EXERCISE INSTRUCTIONS: Tell me how many lines of the entries below include the string "můžete", and give only the number.

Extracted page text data
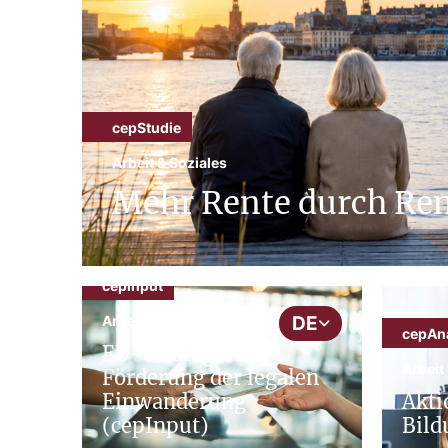
cepStudie
Arbeit & Soziales
Mehr Rente durch Ren
cepInput
DE
Arbeit & Soziales
cepAn
EU-Strategie zur
Arbeit
Förderung der legalen
Einwanderung
Akti
(cepInput)
Bild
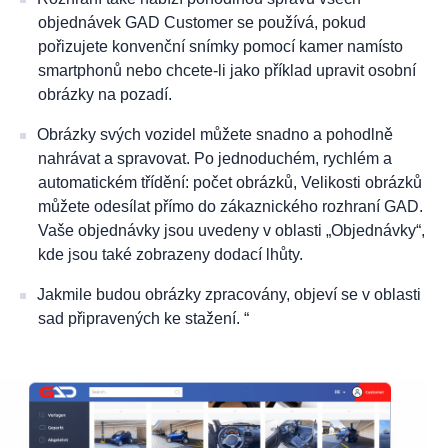
objednávek GAD Customer se používá, pokud
pořizujete konvenční snímky pomocí kamer namísto
smartphonů nebo chcete-li jako příklad upravit osobní
obrázky na pozadí.
Obrázky svých vozidel můžete snadno a pohodlně
nahrávat a spravovat. Po jednoduchém, rychlém a
automatickém třídění: počet obrázků, Velikosti obrázků
můžete odesílat přímo do zákaznického rozhraní GAD.
Vaše objednávky jsou uvedeny v oblasti „Objednávky“,
kde jsou také zobrazeny dodací lhůty.
Jakmile budou obrázky zpracovány, objeví se v oblasti
sad připravených ke stažení. “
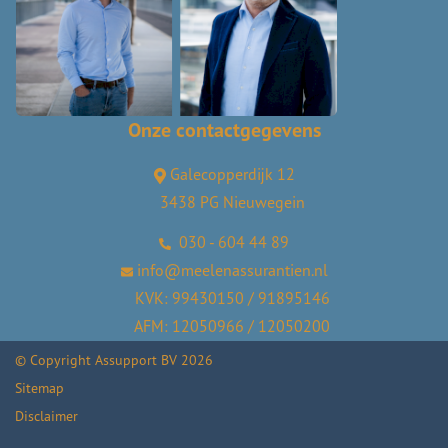
Onze contactgegevens
Galecopperdijk 12
3438 PG Nieuwegein
030 - 604 44 89
info@meelenassurantien.nl
KVK: 99430150 / 91895146
AFM: 12050966 / 12050200
© Copyright
Assupport BV
2026
Sitemap
Disclaimer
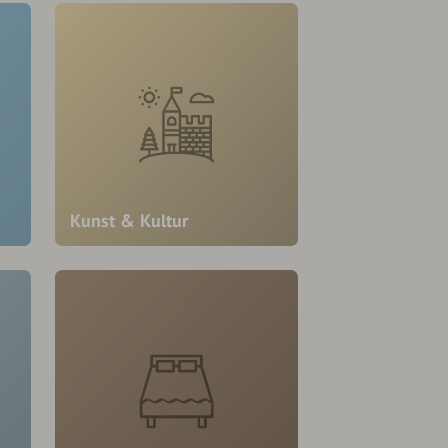
Kunst & Kultur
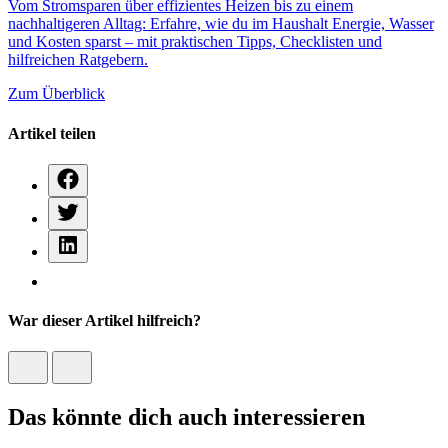
Vom Stromsparen über effizientes Heizen bis zu einem
nachhaltigeren Alltag: Erfahre, wie du im Haushalt Energie, Wasser
und Kosten sparst – mit praktischen Tipps, Checklisten und
hilfreichen Ratgebern.
Zum Überblick
Artikel teilen
War dieser Artikel hilfreich?
Das könnte dich auch interessieren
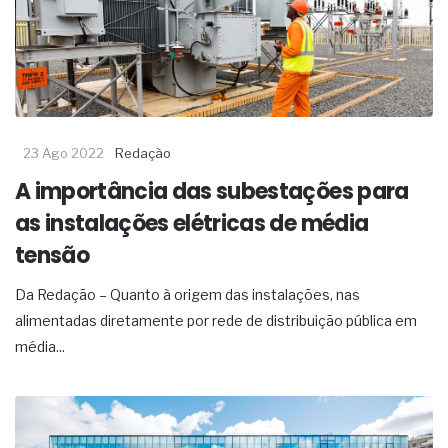
23 Ago 2022
Redação
A importância das subestações para
as instalações elétricas de média
tensão
Da Redação – Quanto à origem das instalações, nas
alimentadas diretamente por rede de distribuição pública em
média...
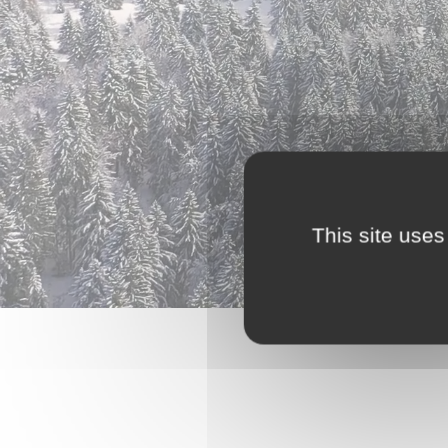
This site uses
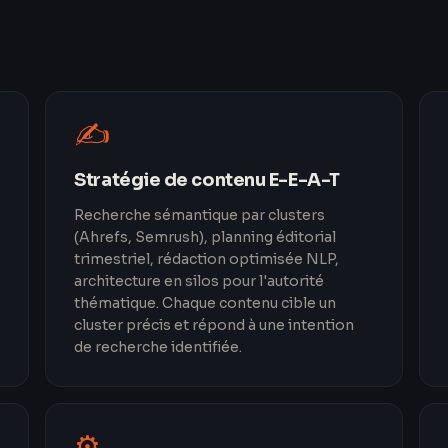
✍️
Stratégie de contenu E-E-A-T
Recherche sémantique par clusters
(Ahrefs, Semrush), planning éditorial
trimestriel, rédaction optimisée NLP,
architecture en silos pour l'autorité
thématique. Chaque contenu cible un
cluster précis et répond à une intention
de recherche identifiée.
⚙️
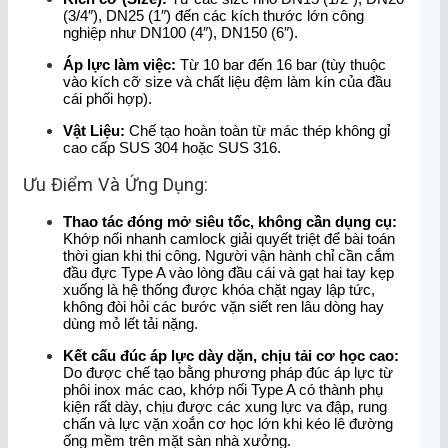
(3/4″), DN25 (1″) đến các kích thước lớn công
nghiệp như DN100 (4″), DN150 (6″).
Áp lực làm việc:
Từ 10 bar đến 16 bar (tùy thuộc
vào kích cỡ size và chất liệu đệm làm kín của đầu
cái phối hợp).
Vật Liệu:
Chế tạo hoàn toàn từ mác thép không gỉ
cao cấp SUS 304 hoặc SUS 316.
Ưu Điểm Và Ứng Dụng:
Thao tác đóng mở siêu tốc, không cần dụng cụ:
Khớp nối nhanh camlock giải quyết triệt để bài toán
thời gian khi thi công. Người vận hành chỉ cần cắm
đầu đực Type A vào lòng đầu cái và gạt hai tay kẹp
xuống là hệ thống được khóa chặt ngay lập tức,
không đòi hỏi các bước vặn siết ren lâu dòng hay
dùng mỏ lết tải nặng.
Kết cấu đúc áp lực dày dặn, chịu tải cơ học cao:
Do được chế tạo bằng phương pháp đúc áp lực từ
phôi inox mác cao, khớp nối Type A có thành phụ
kiện rất dày, chịu được các xung lực va đập, rung
chấn và lực vặn xoắn cơ học lớn khi kéo lê đường
ống mềm trên mặt sàn nhà xưởng.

RESPONSE FOR THIS EXERCISE: 2